The task
Beginning with the line that holds "L-Theanine Powder 20% / 40%", copy each line exactly through the end of the entries, but leave the pictures out.

Saved entries:

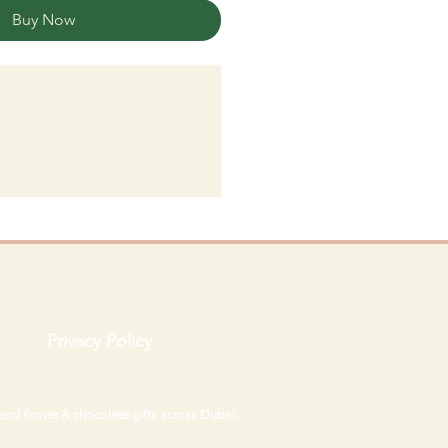
Buy Now
Privacy Policy
 and flower & chocolate gifts across Dubai.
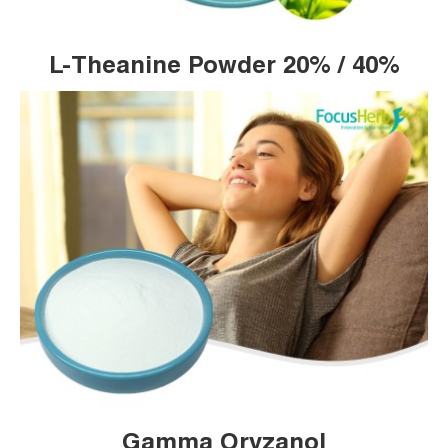
L-Theanine Powder 20% / 40%
Gamma Oryzanol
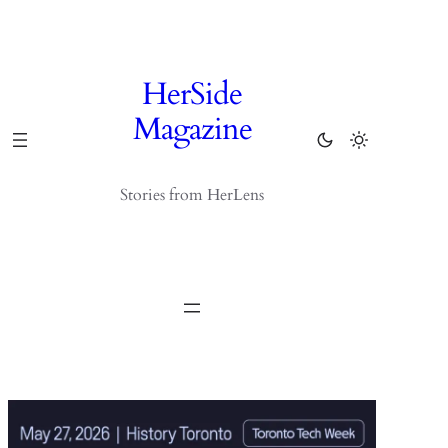
Skip
to
content
HerSide
Magazine
Stories from HerLens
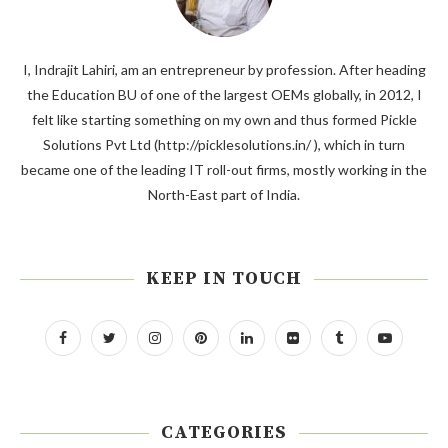
I, Indrajit Lahiri, am an entrepreneur by profession. After heading
the Education BU of one of the largest OEMs globally, in 2012, I
felt like starting something on my own and thus formed Pickle
Solutions Pvt Ltd (http://picklesolutions.in/ ), which in turn
became one of the leading IT roll-out firms, mostly working in the
North-East part of India.
KEEP IN TOUCH
CATEGORIES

Answer space
L-Theanine Powder 20% / 40%
Gamma Oryzanol
Skip
to
content
HerSide
Magazine
Stories from HerLens
I, Indrajit Lahiri, am an entrepreneur by profession. After heading
the Education BU of one of the largest OEMs globally, in 2012, I
felt like starting something on my own and thus formed Pickle
Solutions Pvt Ltd (http://picklesolutions.in/ ), which in turn
became one of the leading IT roll-out firms, mostly working in the
North-East part of India.
KEEP IN TOUCH
CATEGORIES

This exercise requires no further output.